Io e il dottor Zeta, la ragazza Ics ed io
Ics #1
In 1 Dicembre 2022 da Debora BorgognoniScappare. Correre. Forte, più forte, sentendo il suono dell’aria che taglia la traiettoria. Sembra una lama zigrinata. Lama contro lama. Inquietante. Mi tappo le orecchie e corro.
La fuga è un’adrenalina ed è un po’ anche una speranza. Scappi e ti senti improvvisamente un’anima folle in preda a istinti omicidi, tipo quelli dei film col ghigno fisso e quella strana risata che fa: Ihihihihihiiii.
Hai potere in quel momento. Tu sei onnipotente, sei dio. Non badi più alla forza fisica, alla paura, al cuore che salta ripetutamente in gola. Sei in un vortice e diventi tu vortice.
Mi giro. Alberi, foglie, erba, buio. Ma dove diavolo mi trovo? Sono in una foresta, non conosco questo posto. Davanti a me c’è il vuoto, perché il buio ha trattenuto una nebbiolina che sembra vapore fumoso. Il contrasto tra il bianco della nebbia e il nero del vuoto mi arriva come un vortice nel quale sto entrando. Me ne rendo conto, eppure non riesco a fermarmi. Il vortice mi strizzerà e quella nebbia diventerà il mio velo.
Corro, e mi sembra che le gambe comincino a cedere. Le ginocchia sono molli, sono come una placida melma silenziosa. E questo corpo è freddo, umido, non è più il mio.

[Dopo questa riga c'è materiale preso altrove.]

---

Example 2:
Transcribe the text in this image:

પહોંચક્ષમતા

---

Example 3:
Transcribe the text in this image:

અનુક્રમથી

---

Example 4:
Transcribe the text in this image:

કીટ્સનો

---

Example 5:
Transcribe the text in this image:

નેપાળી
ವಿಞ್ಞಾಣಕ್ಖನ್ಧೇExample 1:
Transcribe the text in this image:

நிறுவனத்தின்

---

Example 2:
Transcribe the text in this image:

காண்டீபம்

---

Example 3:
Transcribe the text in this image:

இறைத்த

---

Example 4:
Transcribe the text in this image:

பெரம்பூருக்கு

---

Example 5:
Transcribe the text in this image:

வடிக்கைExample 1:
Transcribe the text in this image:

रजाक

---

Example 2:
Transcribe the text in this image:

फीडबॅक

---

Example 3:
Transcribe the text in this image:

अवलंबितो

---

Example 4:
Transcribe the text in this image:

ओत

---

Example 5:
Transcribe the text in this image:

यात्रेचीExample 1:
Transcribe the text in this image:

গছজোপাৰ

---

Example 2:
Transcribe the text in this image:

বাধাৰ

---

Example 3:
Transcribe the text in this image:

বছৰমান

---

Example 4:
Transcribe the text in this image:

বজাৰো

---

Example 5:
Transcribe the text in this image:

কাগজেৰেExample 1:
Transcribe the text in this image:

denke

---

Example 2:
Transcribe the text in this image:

Inciampo. Il rumore delle foglie secche mi entra nei timpani, lo sento più duro. Scrash, scrash. Ad ogni passo rimbomba, mi penetra le fibre del corpo. Adesso sì, è ancora il mio corpo.
Ma chi sei? Cosa mi farai appena allungherai la tua mano su di me? Perché scappo, perché mi stai prendendo?
Forse urlo queste domande, ma adesso non so più quale sia il timbro della mia voce. Non saprei dire quanto sia mia, quanto io sia io.
Corro, inciampo di nuovo, mi tiro in piedi, poi mi sembra di oltrepassare il vuoto. Lui non c’è più. Si è nascosto bene o ha rinunciato a me. Cado.
Nella quiete di questa foresta, il mio corpo sembra leggero. Una goccia bagna la mia fronte. E poi un’altra. Non piove, le gocce cadono da un albero, ma non vedo i suoi rami; i miei occhi non vedono nulla. Adesso devo alzarmi. O lui mi prenderà. Sto scappando da troppo tempo e non so nemmeno più se lo voglio, se voglio davvero sfuggirgli. E intanto lui mi raggiunge, lo sento, lo so, anche se in realtà non è qui. Lui ha la foga dell’assassino, è pronto a farmi fuori, non mollerà facilmente. Non è un gioco allo sfinimento. Lui non sarà mai sfinito, non finché non mi avrà eliminata. Poi riposerà. Dormirà sonni travagliati e farà incubi che non capirà. Finché un giorno, davanti a uno psichiatra col ghigno da film, che cercherà in lui la prova della sua follia minore, lui ricorderà di averlo fatto. Si renderà conto che quell’uomo esasperato che ora corre per catturarmi era proprio lui, non era un giro strano della sua mente, non era uno spettro generato dalla sua malata fantasia. Era lui ad avere le mani sporche alla fine.
Era lui ad avere negli occhi la disperazione dei miei occhi. Era il suo nome che vibrava tra le corde spezzate della mia voce. Con pietà. Con rassegnazione. Col desiderio alterno di attaccarmi e di lasciare per sempre la vita.
Calore. Lui mi ha raggiunta, silenzioso, morboso, come una malattia che non ha vaccino. Mi accarezza il volto, asciuga la fronte. Mi sto abbandonando. Mi preparo al cambiamento.